First time microprocessor chip is designed by CPT-4 and successsfully manufacturered.
First time microprocessor chip is designed by CPT-4 and successsfully manufacturered.
First time microprocessor chip is designed by CPT-4 and successsfully manufacturered.
Generative AI is rapidly expanding its application boundaries. Not only can it chat, write articles, program, and draw pictures, but now generative AI can already make chips.
Recently, researchers at New York University’s Tandon School of Engineering realized the design of microprocessor chips by AI through dialogue with GPT-4, and then the research team sent the design to the manufacturer for manufacturing and successfully tapered it.
The study was commented as: an unprecedented achievement that could speed up chip development.
Usually developing any kind of hardware starts with describing in normal language what the hardware is supposed to do.
Specially trained engineers then translate that description into a hardware description language (HDL), such as Verilog, to create the actual circuit elements that allow the hardware to perform its tasks.
In the NYU study, GPT-4 was able to generate viable Verilog through a back-and-forth conversation, which then sent the benchmark and processor to a Skywater 130nm shuttle for tapeout.
This research is important and has the advantage of reducing human error in the HDL conversion process, thereby increasing productivity and shortening design and time-to-market, and allowing for more creative designs.

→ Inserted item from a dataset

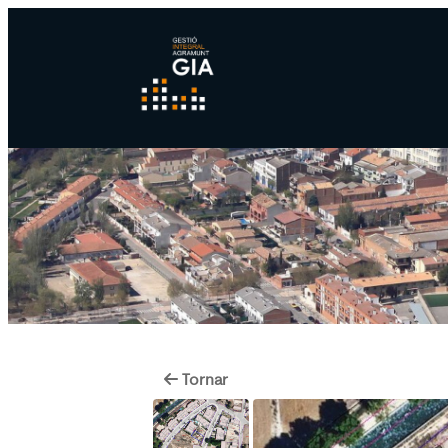
Tornar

This research also means that one day the once unattainable threshold of semiconductor chip design will be lowered, and even people without technical skills in this field can participate in it. The innovation and forward-looking of this research cannot be ignored.

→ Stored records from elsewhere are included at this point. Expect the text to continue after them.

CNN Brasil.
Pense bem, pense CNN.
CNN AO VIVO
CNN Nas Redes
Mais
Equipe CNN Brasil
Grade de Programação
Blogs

Research team member Hammond Pearce said:
We believe this research has resulted in the first fully AI-generated HDL for the fabrication of physical chips. This research shows that AI can also benefit hardware manufacturing, especially when it’s used for conversations, where you refine hardware designs through back and forth conversations.

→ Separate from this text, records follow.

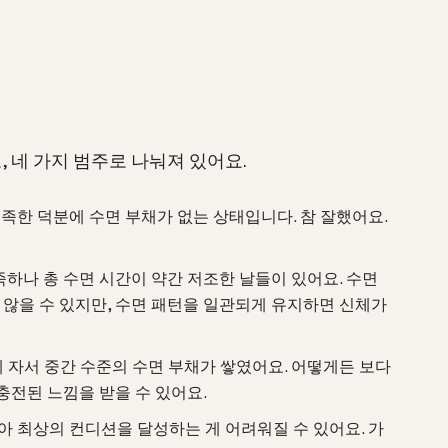
 네 가지 범주로 나눠져 있어요.
족한 덕분에 수면 부채가 없는 상태입니다. 참 잘했어요.
하나 총 수면 시간이 약간 저조한 날들이 있어요. 수면
 않을 수 있지만, 수면 패턴을 일관되게 유지하면 신체가
 자서 중간 수준의 수면 부채가 쌓였어요. 어떻게든 보다
충전된 느낌을 받을 수 있어요.
아 최상의 컨디션을 달성하는 게 어려워질 수 있어요. 가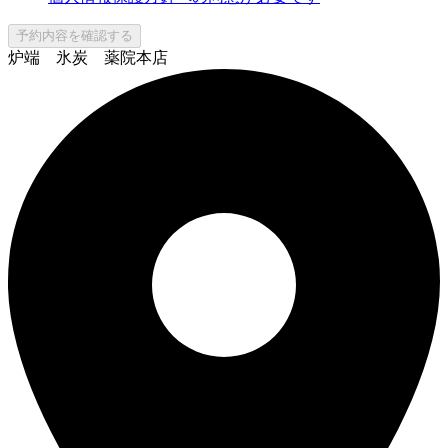
予約内容を確認する
炉端 氷炭 薬院本店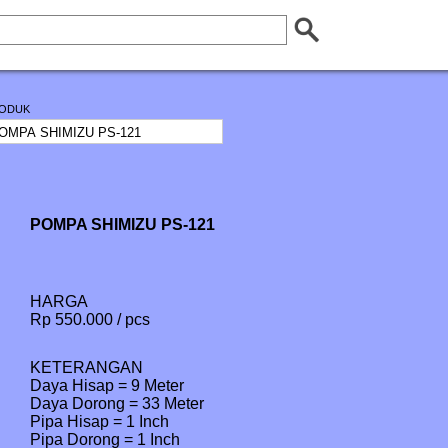
ODUK
POMPA SHIMIZU PS-121
HARGA
Rp 550.000 / pcs
KETERANGAN
Daya Hisap = 9 Meter

Daya Dorong = 33 Meter

Pipa Hisap = 1 Inch

Pipa Dorong = 1 Inch
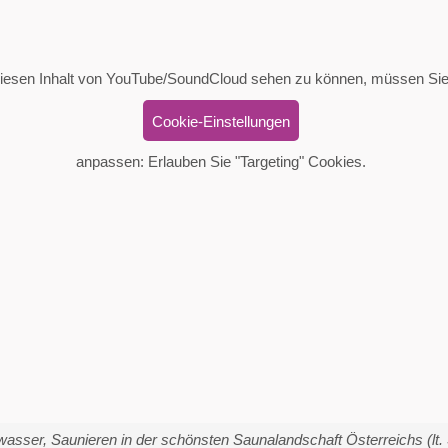
esen Inhalt von YouTube/SoundCloud sehen zu können, müssen Sie
Cookie-Einstellungen
anpassen: Erlauben Sie "Targeting" Cookies.
asser, Saunieren in der schönsten Saunalandschaft Österreichs (lt.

Since the potential security issues involved in this technology are not yet clear, researchers still need to conduct more tests and research on this technology, but it is certainly an important direction for future chip manufacturing.
Currently, 130nm chips are an older process, but are still widely used in some fields, such as Internet of Things, sensors, smart cards, industrial controls, etc.
With the continuous development of technology, more and more industries are moving towards more advanced processes, such as 7nm, 5nm, 3nm, etc.
The current research paper has been published on the arxiv platform, and the paper is entitled Chip-Chat: Challenges and Opportunities in Conversational Hardware Design.